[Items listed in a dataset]
++++

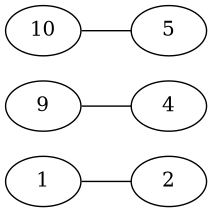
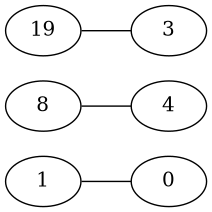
  graph {
    rankdir=LR
    n1 [label=1]
-   2
-   9
+   2 [label=0]
+   9 [label=8]
    4
-   10
-   5
+   10 [label=19]
+   5 [label=3]
    n1 -- 2
    9 -- 4
    10 -- 5
  }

++++

> **AIM OF THE EXERCISE**
Render the material as a Markdown table with the columns Row and Line, one numbered line per row. Omit blank lines and leave out the pictures.

> **TASK RESPONSE**
| Row | Line |
|---|---|
| 1 |   graph { |
| 2 |     rankdir=LR |
| 3 |     n1 [label=1] |
| 4 | -   2 |
| 5 | -   9 |
| 6 | +   2 [label=0] |
| 7 | +   9 [label=8] |
| 8 |     4 |
| 9 | -   10 |
| 10 | -   5 |
| 11 | +   10 [label=19] |
| 12 | +   5 [label=3] |
| 13 |     n1 -- 2 |
| 14 |     9 -- 4 |
| 15 |     10 -- 5 |
| 16 |   } |